Les violences policières racistes et classistes envers les minorités visibles nous apparaissent comme la marque du rejet de ce qui ne correspond aux idéaux de société des policier·ère·s concerné·e·s. Si les membres des minorités visibles et économiques sont si menacés, les préjugés auxquels ils·elles sont associé·e·s sont sans doute en cause. Perçus comme des êtres violents, dangereux, incontrôlables, etc, leur existence apparaît aux yeux des forces de l’ordre comme une menace directe au bon fonctionnement de la société capitaliste. En ce sens, il nous semble important de souligner que les actes de dissidence – ou vus comme tels – par rapport aux normes morales oppressives maintenues par l’action de l’État sont souvent violemment réprimés par la police qui agit ainsi comme une « police des bonnes moeurs ». La répression violente des manifestations étudiantes, comme lors du Printemps Érable de 2012, et des pratiques perçues comme déviant de l’ordre moral traditionnel comme le cruising (“This is No Longer a Safe Place”, The McGill Daily) exemplifie ce phénomène.

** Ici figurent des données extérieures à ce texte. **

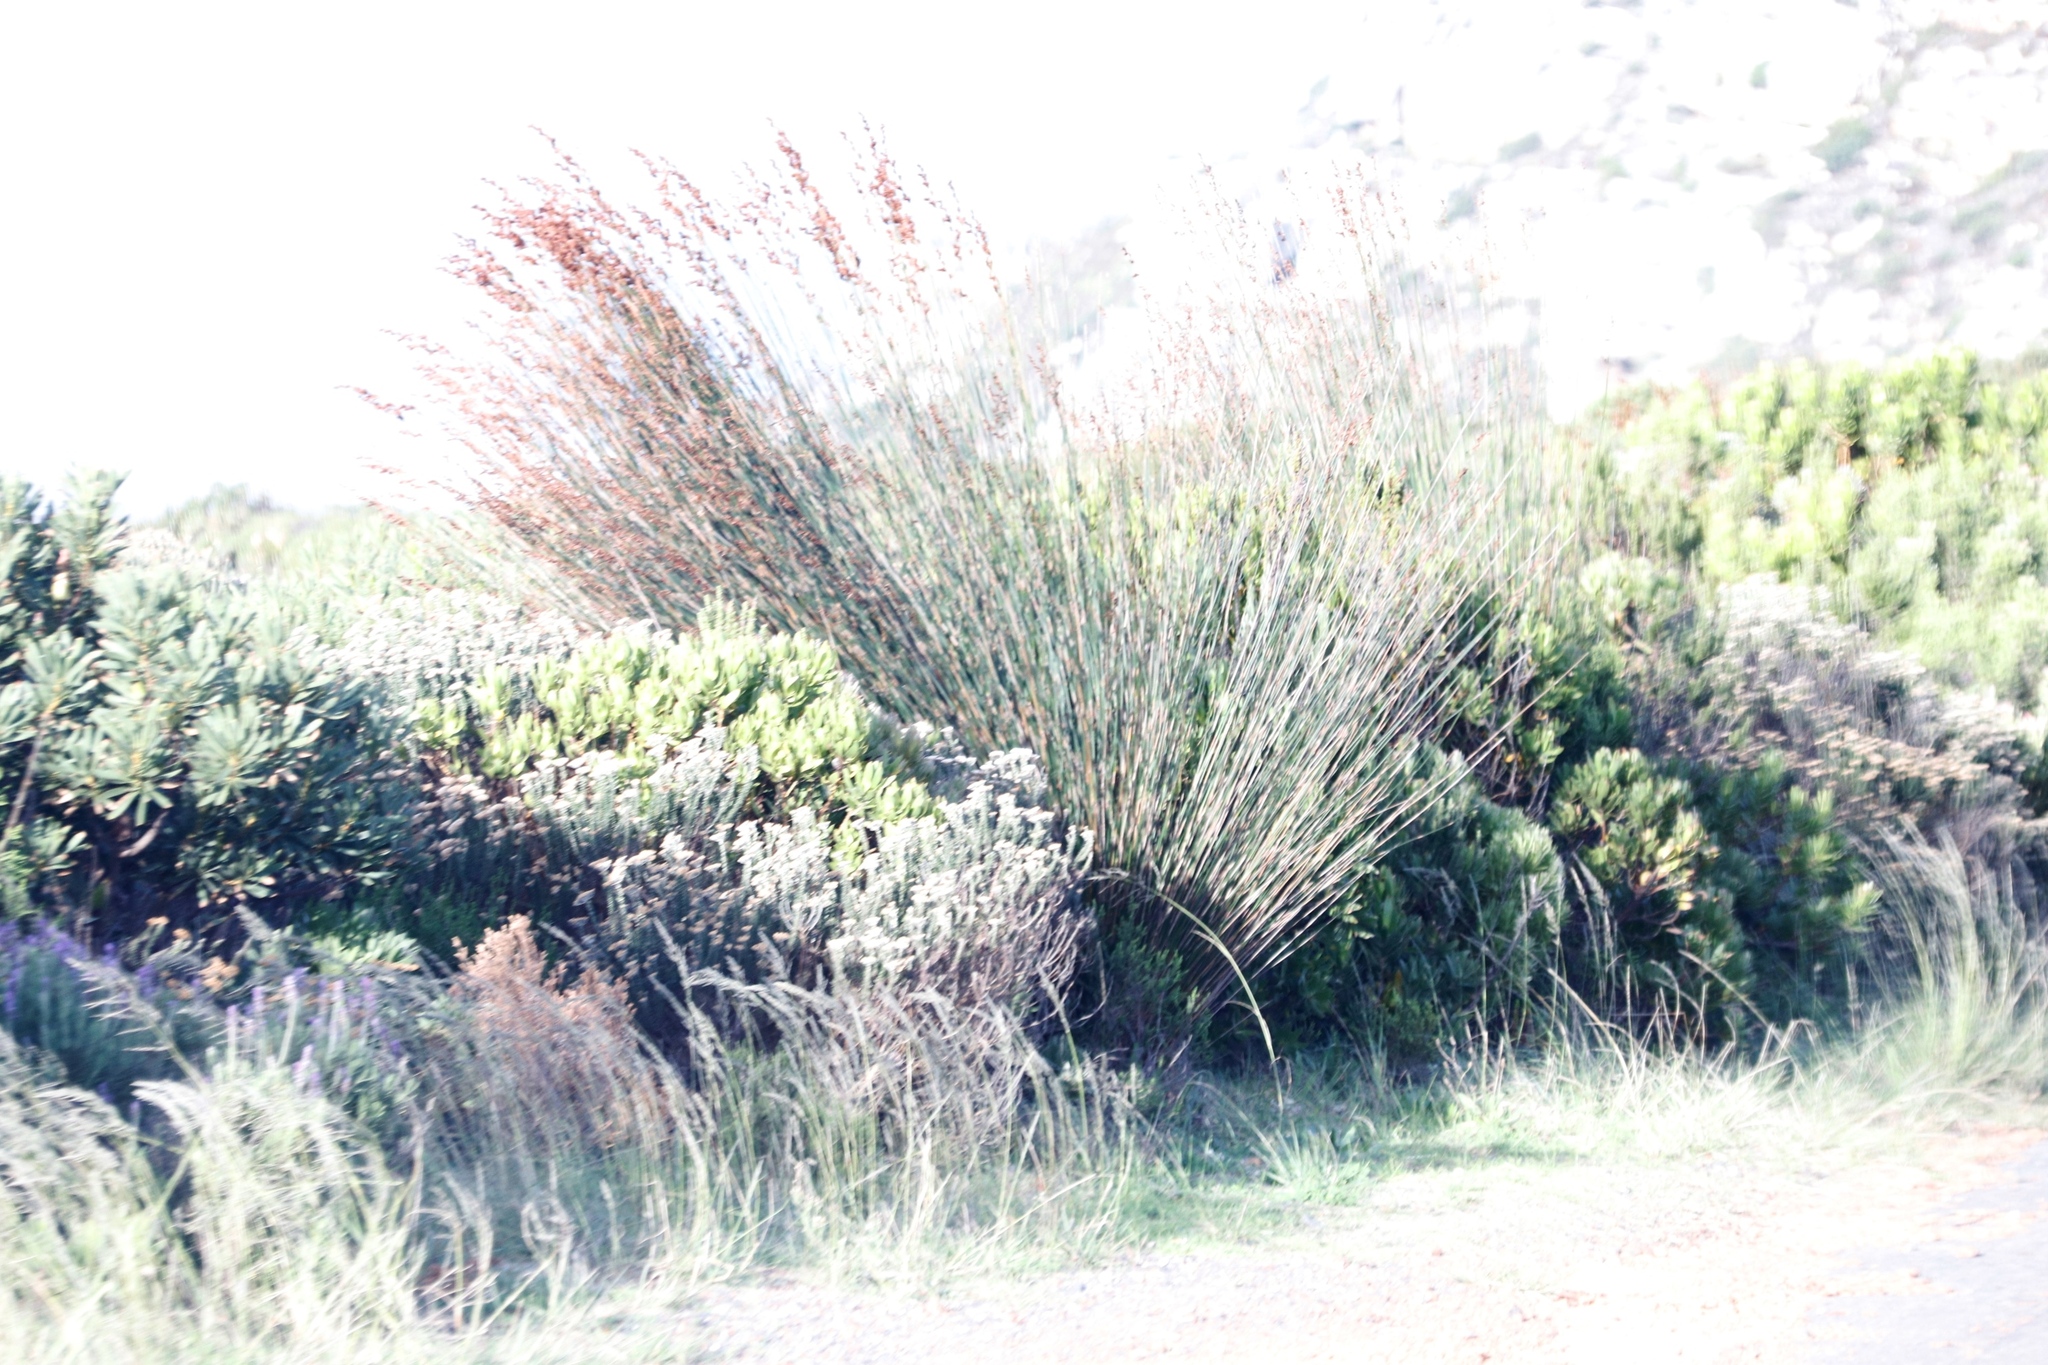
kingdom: Plantae
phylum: Tracheophyta
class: Liliopsida
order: Poales
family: Restionaceae
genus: Thamnochortus
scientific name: Thamnochortus insignis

Il est temps de se défaire de l’idéal de la police protectrice et voir d’un œil critique l’usage de la force des corps de police. En tant que journalistes, nous devons nous assurer que justice soit faite autour de la violence que la police exerce, et montrer comment cette violence s’est construite autour de marqueurs sociaux racistes, validistes, classistes… En tant que citoyen·ne·s, nous devons nous battre aux côtés de celles et ceux que cette violence affecte de façon disproportionnée et injuste. Nous devons et avons besoin de chercher d’autres manières de garantir à chacun sa sécurité que l’appel à la police seule afin d’interrompre le cycle de violence.